See the Google Cloud Run Worker Guide for a walkthrough of using Google Cloud Run in a hybrid work pool.

Examples

Interact with BigQuery

This code creates a new dataset in BigQuery, defines a table, insert rows, and fetches data from the table:

from prefect import flow
from prefect_gcp.bigquery import GcpCredentials, BigQueryWarehouse

@flow
def bigquery_flow():
    all_rows = []
    gcp_credentials = GcpCredentials.load("CREDENTIALS-BLOCK-NAME")

    client = gcp_credentials.get_bigquery_client()
    client.create_dataset("test_example", exists_ok=True)

    with BigQueryWarehouse(gcp_credentials=gcp_credentials) as warehouse:
        warehouse.execute(
            "CREATE TABLE IF NOT EXISTS test_example.customers (name STRING, address STRING);"
        )
        warehouse.execute_many(
            "INSERT INTO test_example.customers (name, address) VALUES (%(name)s, %(address)s);",
            seq_of_parameters=[
                {"name": "Marvin", "address": "Highway 42"},
                {"name": "Ford", "address": "Highway 42"},
                {"name": "Unknown", "address": "Highway 42"},
            ],
        )
        while True:
            # Repeated fetch* calls using the same operation will
            # skip re-executing and instead return the next set of results
            new_rows = warehouse.fetch_many("SELECT * FROM test_example.customers", size=2)
            if len(new_rows) == 0:
                break
            all_rows.extend(new_rows)
    return all_rows


if __name__ == "__main__":
    bigquery_flow()

Use Prefect with Google Cloud Storage

Interact with Google Cloud Storage.

The code below uses prefect_gcp to upload a file to a Google Cloud Storage bucket and download the same file under a different filename.

from pathlib import Path
from prefect import flow
from prefect_gcp import GcpCredentials, GcsBucket


@flow
def cloud_storage_flow():
    # create a dummy file to upload
    file_path = Path("test-example.txt")
    file_path.write_text("Hello, Prefect!")

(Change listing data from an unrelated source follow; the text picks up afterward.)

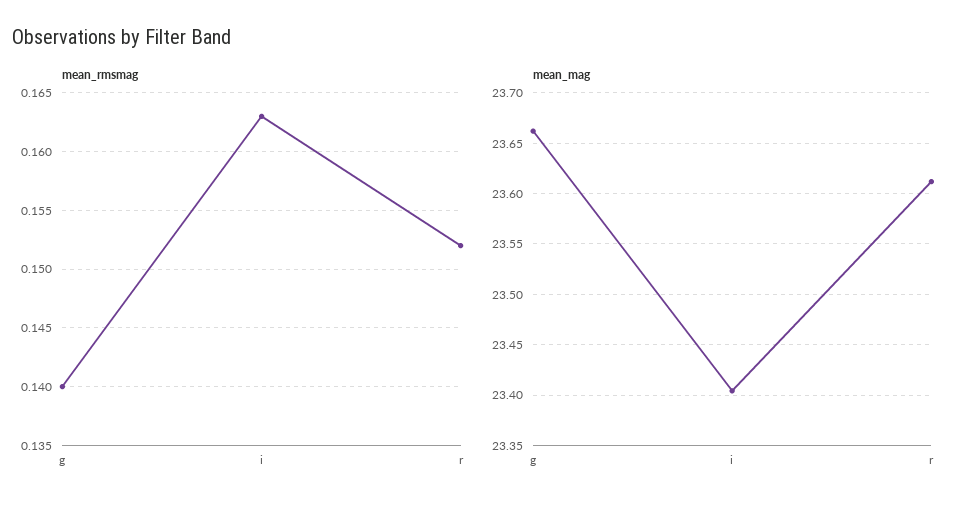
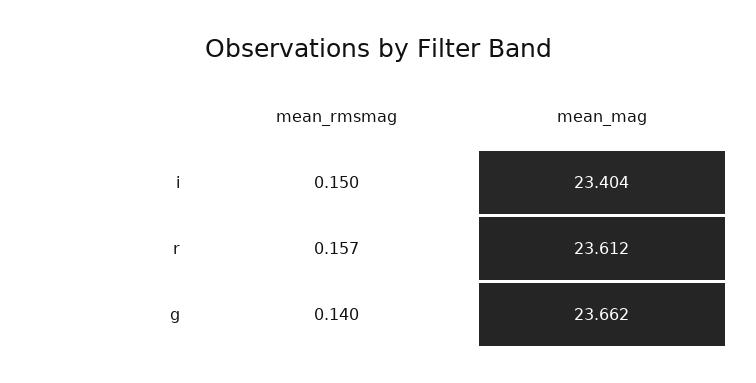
  {
    "mean_rmsmag": {
      "g": 0.14,
-     "i": 0.163,
+     "i": 0.15,
-     "r": 0.152
+     "r": 0.157
    },
    "mean_mag": {
      "g": 23.662,
      "i": 23.404,
      "r": 23.612
    }
  }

    gcp_credentials = GcpCredentials.load("CREDENTIALS-BLOCK-NAME")
    gcs_bucket = GcsBucket(
        bucket="BUCKET-NAME",
        gcp_credentials=gcp_credentials
    )

    gcs_bucket_path = gcs_bucket.upload_from_path(file_path)
    downloaded_file_path = gcs_bucket.download_object_to_path(
        gcs_bucket_path, "downloaded-test-example.txt"
    )
    return downloaded_file_path.read_text()

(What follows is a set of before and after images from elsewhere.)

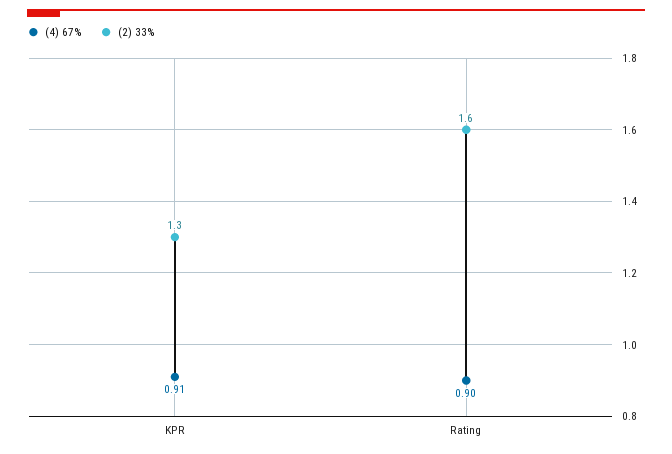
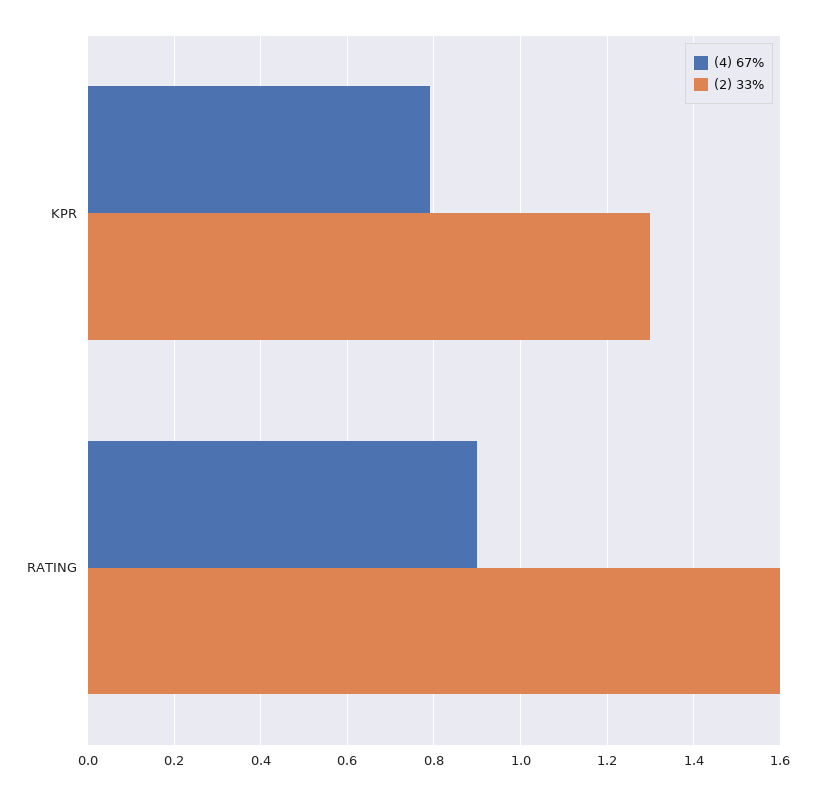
  {
    "(4) 67%": {
-     "KPR": 0.91,
+     "KPR": 0.8,
      "Rating": 0.9
    },
    "(2) 33%": {
      "KPR": 1.3,
      "Rating": 1.6
    }
  }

if __name__ == "__main__":
    cloud_storage_flow()

Upload and download directories

GcsBucket supports uploading and downloading entire directories.

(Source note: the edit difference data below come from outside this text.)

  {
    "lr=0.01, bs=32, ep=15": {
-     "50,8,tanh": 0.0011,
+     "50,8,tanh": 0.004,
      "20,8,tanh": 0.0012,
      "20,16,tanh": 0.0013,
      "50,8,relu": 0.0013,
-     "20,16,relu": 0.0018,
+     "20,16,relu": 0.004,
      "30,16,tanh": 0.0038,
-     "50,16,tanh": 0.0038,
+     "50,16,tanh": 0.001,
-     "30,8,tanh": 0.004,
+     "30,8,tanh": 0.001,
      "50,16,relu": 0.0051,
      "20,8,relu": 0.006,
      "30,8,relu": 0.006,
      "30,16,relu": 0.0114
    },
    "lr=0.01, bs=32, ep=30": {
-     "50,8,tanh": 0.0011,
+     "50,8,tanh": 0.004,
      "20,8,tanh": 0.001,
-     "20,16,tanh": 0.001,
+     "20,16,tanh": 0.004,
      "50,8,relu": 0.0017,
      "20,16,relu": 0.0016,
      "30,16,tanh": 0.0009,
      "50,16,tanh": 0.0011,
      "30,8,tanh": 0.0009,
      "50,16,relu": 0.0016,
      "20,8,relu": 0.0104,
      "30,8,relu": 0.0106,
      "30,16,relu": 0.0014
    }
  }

Save secrets with Google Secret Manager

Read and write secrets with Google Secret Manager.

Be sure to install prefect-gcp with the Secret Manager extra.

The code below writes a secret to the Secret Manager, reads the secret data, and deletes the secret.

from prefect import flow
from prefect_gcp import GcpCredentials, GcpSecret


@flow
def secret_manager_flow():
    gcp_credentials = GcpCredentials.load("CREDENTIALS-BLOCK-NAME")
    gcp_secret = GcpSecret(secret_name="test-example", gcp_credentials=gcp_credentials)
    gcp_secret.write_secret(secret_data=b"Hello, Prefect!")
    secret_data = gcp_secret.read_secret()
    gcp_secret.delete_secret()
    return secret_data


if __name__ == "__main__":
    secret_manager_flow()

Resources

For assistance using GCP, consult the Google Cloud documentation.

GCP can also authenticate without storing credentials in a block. See Access third-party secrets for an example that uses AWS Secrets Manager and Snowflake.

Refer to the prefect-gcp SDK documentation to explore all of the capabilities of the prefect-gcp library.